Für Menschen mit einem hohen Schweregrad der Adipositas und(oder schwerwiegenden Begleiterkrankungen einen sehr hohen. Die Adipositaschirurgie ist der konservativen Therapie durchaus überlegen. Allerdings ist die Gewichtsreduktion nur ein Teilaspekt, zwar ein sehr wichtiger, aber medizinisch betrachtet ist die Reduktion der medizinischen Komplikationen im Sinne der Reduktion begleitender Komorbiditäten (Hypertonie, Diabetes etc.) entscheidend. 
2018 wurden die bariatrischen Leitlinien aktualisiert und neu benannt in S3-Leitlinie „ Chirurgie der Adipositas und metabolischer Erkrankungen“. Damit ist die Indikation zur chirurgischen Therapie des Typ 2 Diabetes, die metabolische Chirurgie aufgenommen worden. Ab einem BMI von 40 kg/m² soll die metabolische Operation sogar als mögliche Therapieoption auch unabhängig von Parametern der glykämischen Kontrolle oder der medikamentösen Diabetestherapie empfohlen werden. Basierend auf den Beobachtungen aus Interventionen im Rahmen der Adipositaschirurgie wurde in den letzten Jahren gezielt das Konzept der metabolischen Chirurgie mit konservativer Diabetestherapie untersucht. Entscheidend für den Erfolg der Adipositas- und metabolischen Chirurgie ist aber eine strukturierte und langfristig angelegte Nachsorge der Patienten.

Was macht das neue Helmholtz-Institut aus und wo liegen Ihre Forschungsschwerpunkte?

Fettleibigkeit ist eine der größten Gesundheitsbelastungen der Gesellschaft. Eine wirksame Behandlung kann metabolische und vaskuläre Komorbiditäten verhindern oder verzögern. Bisher sind Adipositas-Behandlungen für die Mehrheit der Betroffenen entweder nicht wirksam oder nicht verfügbar.
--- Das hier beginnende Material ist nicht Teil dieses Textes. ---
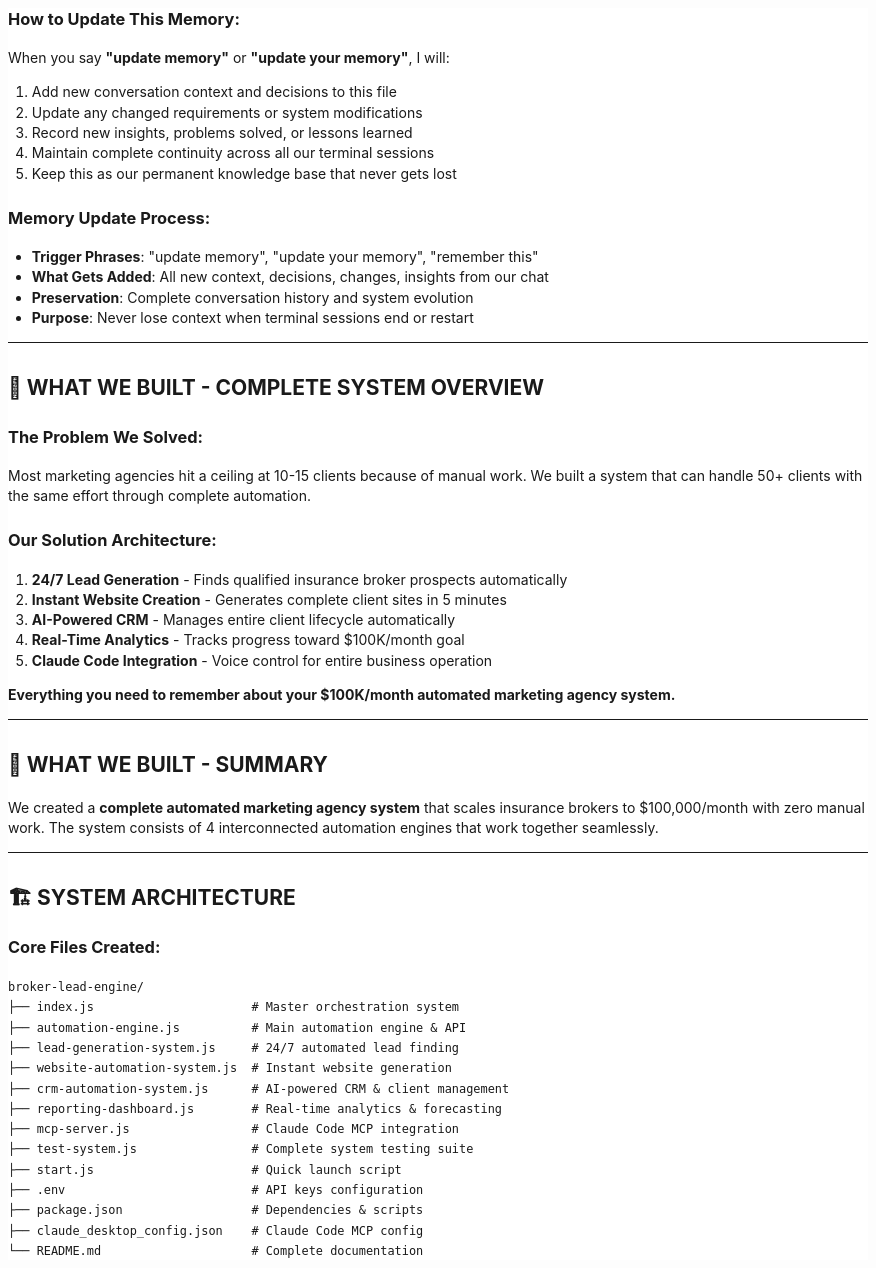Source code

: ### **How to Update This Memory:**
When you say **"update memory"** or **"update your memory"**, I will:
1. Add new conversation context and decisions to this file
2. Update any changed requirements or system modifications  
3. Record new insights, problems solved, or lessons learned
4. Maintain complete continuity across all our terminal sessions
5. Keep this as our permanent knowledge base that never gets lost

### **Memory Update Process:**
- **Trigger Phrases**: "update memory", "update your memory", "remember this"
- **What Gets Added**: All new context, decisions, changes, insights from our chat
- **Preservation**: Complete conversation history and system evolution
- **Purpose**: Never lose context when terminal sessions end or restart

---

## 🎯 **WHAT WE BUILT - COMPLETE SYSTEM OVERVIEW**

### **The Problem We Solved:**
Most marketing agencies hit a ceiling at 10-15 clients because of manual work. We built a system that can handle 50+ clients with the same effort through complete automation.

### **Our Solution Architecture:**
1. **24/7 Lead Generation** - Finds qualified insurance broker prospects automatically
2. **Instant Website Creation** - Generates complete client sites in 5 minutes  
3. **AI-Powered CRM** - Manages entire client lifecycle automatically
4. **Real-Time Analytics** - Tracks progress toward $100K/month goal
5. **Claude Code Integration** - Voice control for entire business operation

**Everything you need to remember about your $100K/month automated marketing agency system.**

---

## 🎯 **WHAT WE BUILT - SUMMARY**

We created a **complete automated marketing agency system** that scales insurance brokers to $100,000/month with zero manual work. The system consists of 4 interconnected automation engines that work together seamlessly.

---

## 🏗️ **SYSTEM ARCHITECTURE**

### **Core Files Created:**
```
broker-lead-engine/
├── index.js                      # Master orchestration system
├── automation-engine.js          # Main automation engine & API
├── lead-generation-system.js     # 24/7 automated lead finding
├── website-automation-system.js  # Instant website generation
├── crm-automation-system.js      # AI-powered CRM & client management
├── reporting-dashboard.js        # Real-time analytics & forecasting
├── mcp-server.js                 # Claude Code MCP integration
├── test-system.js                # Complete system testing suite
├── start.js                      # Quick launch script
├── .env                          # API keys configuration
├── package.json                  # Dependencies & scripts
├── claude_desktop_config.json    # Claude Code MCP config
└── README.md                     # Complete documentation
```
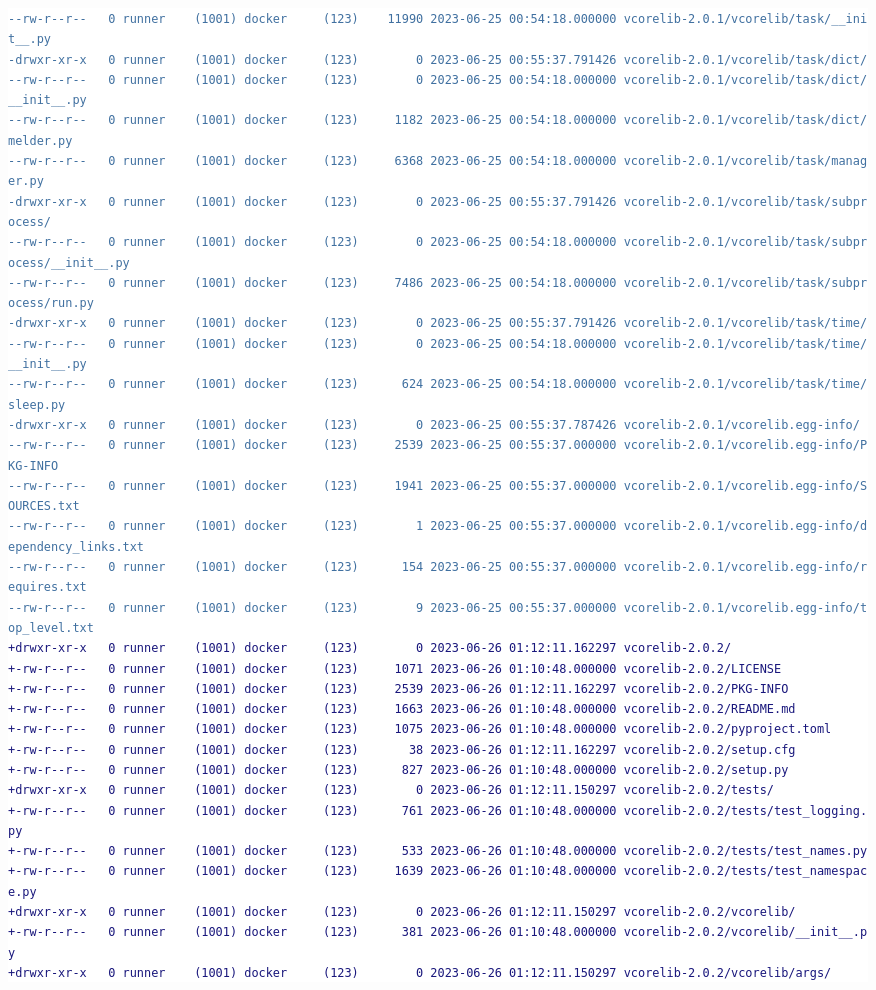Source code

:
 ```diff
--rw-r--r--   0 runner    (1001) docker     (123)    11990 2023-06-25 00:54:18.000000 vcorelib-2.0.1/vcorelib/task/__init__.py
-drwxr-xr-x   0 runner    (1001) docker     (123)        0 2023-06-25 00:55:37.791426 vcorelib-2.0.1/vcorelib/task/dict/
--rw-r--r--   0 runner    (1001) docker     (123)        0 2023-06-25 00:54:18.000000 vcorelib-2.0.1/vcorelib/task/dict/__init__.py
--rw-r--r--   0 runner    (1001) docker     (123)     1182 2023-06-25 00:54:18.000000 vcorelib-2.0.1/vcorelib/task/dict/melder.py
--rw-r--r--   0 runner    (1001) docker     (123)     6368 2023-06-25 00:54:18.000000 vcorelib-2.0.1/vcorelib/task/manager.py
-drwxr-xr-x   0 runner    (1001) docker     (123)        0 2023-06-25 00:55:37.791426 vcorelib-2.0.1/vcorelib/task/subprocess/
--rw-r--r--   0 runner    (1001) docker     (123)        0 2023-06-25 00:54:18.000000 vcorelib-2.0.1/vcorelib/task/subprocess/__init__.py
--rw-r--r--   0 runner    (1001) docker     (123)     7486 2023-06-25 00:54:18.000000 vcorelib-2.0.1/vcorelib/task/subprocess/run.py
-drwxr-xr-x   0 runner    (1001) docker     (123)        0 2023-06-25 00:55:37.791426 vcorelib-2.0.1/vcorelib/task/time/
--rw-r--r--   0 runner    (1001) docker     (123)        0 2023-06-25 00:54:18.000000 vcorelib-2.0.1/vcorelib/task/time/__init__.py
--rw-r--r--   0 runner    (1001) docker     (123)      624 2023-06-25 00:54:18.000000 vcorelib-2.0.1/vcorelib/task/time/sleep.py
-drwxr-xr-x   0 runner    (1001) docker     (123)        0 2023-06-25 00:55:37.787426 vcorelib-2.0.1/vcorelib.egg-info/
--rw-r--r--   0 runner    (1001) docker     (123)     2539 2023-06-25 00:55:37.000000 vcorelib-2.0.1/vcorelib.egg-info/PKG-INFO
--rw-r--r--   0 runner    (1001) docker     (123)     1941 2023-06-25 00:55:37.000000 vcorelib-2.0.1/vcorelib.egg-info/SOURCES.txt
--rw-r--r--   0 runner    (1001) docker     (123)        1 2023-06-25 00:55:37.000000 vcorelib-2.0.1/vcorelib.egg-info/dependency_links.txt
--rw-r--r--   0 runner    (1001) docker     (123)      154 2023-06-25 00:55:37.000000 vcorelib-2.0.1/vcorelib.egg-info/requires.txt
--rw-r--r--   0 runner    (1001) docker     (123)        9 2023-06-25 00:55:37.000000 vcorelib-2.0.1/vcorelib.egg-info/top_level.txt
+drwxr-xr-x   0 runner    (1001) docker     (123)        0 2023-06-26 01:12:11.162297 vcorelib-2.0.2/
+-rw-r--r--   0 runner    (1001) docker     (123)     1071 2023-06-26 01:10:48.000000 vcorelib-2.0.2/LICENSE
+-rw-r--r--   0 runner    (1001) docker     (123)     2539 2023-06-26 01:12:11.162297 vcorelib-2.0.2/PKG-INFO
+-rw-r--r--   0 runner    (1001) docker     (123)     1663 2023-06-26 01:10:48.000000 vcorelib-2.0.2/README.md
+-rw-r--r--   0 runner    (1001) docker     (123)     1075 2023-06-26 01:10:48.000000 vcorelib-2.0.2/pyproject.toml
+-rw-r--r--   0 runner    (1001) docker     (123)       38 2023-06-26 01:12:11.162297 vcorelib-2.0.2/setup.cfg
+-rw-r--r--   0 runner    (1001) docker     (123)      827 2023-06-26 01:10:48.000000 vcorelib-2.0.2/setup.py
+drwxr-xr-x   0 runner    (1001) docker     (123)        0 2023-06-26 01:12:11.150297 vcorelib-2.0.2/tests/
+-rw-r--r--   0 runner    (1001) docker     (123)      761 2023-06-26 01:10:48.000000 vcorelib-2.0.2/tests/test_logging.py
+-rw-r--r--   0 runner    (1001) docker     (123)      533 2023-06-26 01:10:48.000000 vcorelib-2.0.2/tests/test_names.py
+-rw-r--r--   0 runner    (1001) docker     (123)     1639 2023-06-26 01:10:48.000000 vcorelib-2.0.2/tests/test_namespace.py
+drwxr-xr-x   0 runner    (1001) docker     (123)        0 2023-06-26 01:12:11.150297 vcorelib-2.0.2/vcorelib/
+-rw-r--r--   0 runner    (1001) docker     (123)      381 2023-06-26 01:10:48.000000 vcorelib-2.0.2/vcorelib/__init__.py
+drwxr-xr-x   0 runner    (1001) docker     (123)        0 2023-06-26 01:12:11.150297 vcorelib-2.0.2/vcorelib/args/
```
Die Entwicklung neuartiger ätiologischer Strategien zur Prävention und Behandlung von Fettleibigkeit erfordert ein besseres Verständnis der molekularen Mechanismen, die Fettleibigkeit verursachen, und deren Verknüpfung mit Stoffwechsel- und Gefäßstörungen. Daher konzentriert sich HI-MAG auf drei wesentliche Forschungsschwerpunkte:

  1. Molekulare Mechanismen der Funktionsstörung des Fettgewebes bei Fettleibigkeit
  2. Zielidentifikation und -validierung für die zukünftige Adipositas-Pharmakotherapie
  3. Entwicklung neuartiger vaskulärer Arzneimittelabgabesysteme zur personalisierten Prävention peripherer arterieller Restenose.

Während einer Aufbauphase bis 2021 wird das HI-MAG die Forschungsaktivitäten in den drei Profilforschungsbereichen vorantreiben: Adipositas-, Stoffwechsel- und Gefäßforschung, indem Professoren und Nachwuchsforschungsgruppenleiter für jeden Forschungsbereich ernannt werden. Technologieplattformen und Kerneinheiten der HMGU und der Medizinischen Fakultät der Universität Leipzig werden die HI-MAG-Forschung unterstützen.